Watermarking Graph Neural Networks via Explanations for Ownership Protection
Jane Downer, Ren Wang, Binghui Wang
TL;DR
This work addresses IP protection for Graph Neural Networks by proposing an explanation-based watermarking method that embeds ownership signals into GNN explanations rather than training data or outputs. The approach trains the GNN with a dual objective that aligns explanations of a small set of watermarked subgraphs with a secret watermark, enabling black-box ownership verification via a statistically significant mutual-information test on binarized explanations. The authors prove the watermarking mechanism is NP-hard to locate in the worst case and demonstrate robustness to pruning and fine-tuning while preserving high task accuracy; they also show the watermark is difficult to detect or remove through realistic attack models.
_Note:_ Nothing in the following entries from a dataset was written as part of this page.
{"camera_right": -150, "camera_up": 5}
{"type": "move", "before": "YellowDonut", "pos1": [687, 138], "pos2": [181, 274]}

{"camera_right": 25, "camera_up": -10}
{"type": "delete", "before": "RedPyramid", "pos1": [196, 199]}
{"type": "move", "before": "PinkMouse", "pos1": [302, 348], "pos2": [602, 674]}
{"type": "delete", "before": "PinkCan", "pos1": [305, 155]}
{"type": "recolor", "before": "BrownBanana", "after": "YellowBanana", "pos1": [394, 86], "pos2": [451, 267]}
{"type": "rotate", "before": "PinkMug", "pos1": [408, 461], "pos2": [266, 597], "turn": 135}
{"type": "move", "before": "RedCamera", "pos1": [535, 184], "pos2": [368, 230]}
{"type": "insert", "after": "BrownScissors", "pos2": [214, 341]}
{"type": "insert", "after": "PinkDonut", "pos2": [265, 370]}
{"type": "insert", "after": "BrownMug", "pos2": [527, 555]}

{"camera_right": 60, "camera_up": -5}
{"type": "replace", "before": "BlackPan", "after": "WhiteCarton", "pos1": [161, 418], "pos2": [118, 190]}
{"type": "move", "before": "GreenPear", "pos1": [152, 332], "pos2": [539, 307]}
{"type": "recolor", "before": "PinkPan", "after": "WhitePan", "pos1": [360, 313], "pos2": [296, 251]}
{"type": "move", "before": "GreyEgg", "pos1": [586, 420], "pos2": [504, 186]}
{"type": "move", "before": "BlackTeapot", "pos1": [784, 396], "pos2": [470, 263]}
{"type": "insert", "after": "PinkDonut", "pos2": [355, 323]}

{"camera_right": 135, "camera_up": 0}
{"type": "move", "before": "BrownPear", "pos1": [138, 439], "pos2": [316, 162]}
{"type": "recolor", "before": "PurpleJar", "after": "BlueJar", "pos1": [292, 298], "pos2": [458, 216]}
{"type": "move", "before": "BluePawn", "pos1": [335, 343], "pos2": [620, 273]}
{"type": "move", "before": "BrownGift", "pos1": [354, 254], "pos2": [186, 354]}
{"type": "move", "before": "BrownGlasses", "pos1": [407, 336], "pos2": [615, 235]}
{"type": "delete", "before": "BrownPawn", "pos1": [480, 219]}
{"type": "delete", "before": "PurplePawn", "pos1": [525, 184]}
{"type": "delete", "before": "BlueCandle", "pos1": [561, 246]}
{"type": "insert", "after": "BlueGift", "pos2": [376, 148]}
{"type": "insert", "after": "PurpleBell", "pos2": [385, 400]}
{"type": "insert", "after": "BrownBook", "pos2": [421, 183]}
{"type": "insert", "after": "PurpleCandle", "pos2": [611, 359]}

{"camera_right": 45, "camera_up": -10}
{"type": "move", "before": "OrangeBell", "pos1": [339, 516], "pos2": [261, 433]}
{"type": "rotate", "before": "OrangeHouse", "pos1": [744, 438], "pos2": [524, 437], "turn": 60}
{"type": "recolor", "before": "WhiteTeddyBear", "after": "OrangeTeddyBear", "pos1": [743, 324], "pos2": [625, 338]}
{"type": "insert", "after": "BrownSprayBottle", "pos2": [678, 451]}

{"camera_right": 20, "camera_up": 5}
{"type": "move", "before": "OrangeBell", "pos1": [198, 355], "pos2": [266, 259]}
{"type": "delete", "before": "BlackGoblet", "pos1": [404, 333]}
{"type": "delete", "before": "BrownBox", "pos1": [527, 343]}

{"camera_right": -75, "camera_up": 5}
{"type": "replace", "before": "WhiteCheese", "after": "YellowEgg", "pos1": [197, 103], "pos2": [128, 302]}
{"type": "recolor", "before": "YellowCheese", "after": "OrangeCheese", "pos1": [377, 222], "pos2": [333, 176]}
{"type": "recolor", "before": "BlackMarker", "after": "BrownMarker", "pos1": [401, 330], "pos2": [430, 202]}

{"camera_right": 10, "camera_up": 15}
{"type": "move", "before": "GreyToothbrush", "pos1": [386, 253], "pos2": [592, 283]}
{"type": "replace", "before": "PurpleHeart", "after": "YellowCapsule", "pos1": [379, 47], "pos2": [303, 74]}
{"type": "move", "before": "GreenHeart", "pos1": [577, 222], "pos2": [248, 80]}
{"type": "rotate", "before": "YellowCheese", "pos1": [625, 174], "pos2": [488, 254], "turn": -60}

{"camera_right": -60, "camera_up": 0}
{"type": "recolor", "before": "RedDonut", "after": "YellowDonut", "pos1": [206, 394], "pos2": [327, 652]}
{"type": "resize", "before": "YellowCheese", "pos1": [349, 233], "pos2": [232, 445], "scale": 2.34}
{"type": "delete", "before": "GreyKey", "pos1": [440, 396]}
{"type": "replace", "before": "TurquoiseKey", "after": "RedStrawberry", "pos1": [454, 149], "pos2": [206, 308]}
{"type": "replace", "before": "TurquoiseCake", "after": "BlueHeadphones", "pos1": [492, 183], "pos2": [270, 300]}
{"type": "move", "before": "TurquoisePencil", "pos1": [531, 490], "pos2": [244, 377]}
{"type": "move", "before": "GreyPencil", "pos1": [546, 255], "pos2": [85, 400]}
Overall, the method provides a data-pollution-free, unambiguous, and scalable means of protecting GNN intellectual property with strong theoretical guarantees and empirical validation across multiple datasets and architectures.
Abstract
Graph Neural Networks (GNNs) are the mainstream method to learn pervasive graph data and are widely deployed in industry, making their intellectual property valuable. However, protecting GNNs from unauthorized use remains a challenge. Watermarking, which embeds ownership information into a model, is a potential solution. However, existing watermarking methods have two key limitations: First, almost all of them focus on non-graph data, with watermarking GNNs for complex graph data largely unexplored. Second, the de facto backdoor-based watermarking methods pollute training data and induce ownership ambiguity through intentional misclassification. Our explanation-based watermarking inherits the strengths of backdoor-based methods (e.g., robust to watermark removal attacks), but avoids data pollution and eliminates intentional misclassification. In particular, our method learns to embed the watermark in GNN explanations such that this unique watermark is statistically distinct from other potential solutions, and ownership claims must show statistical significance to be verified. We theoretically prove that, even with full knowledge of our method, locating the watermark is an NP-hard problem. Empirically, our method manifests robustness to removal attacks like fine-tuning and pruning. By addressing these challenges, our approach marks a significant advancement in protecting GNN intellectual property.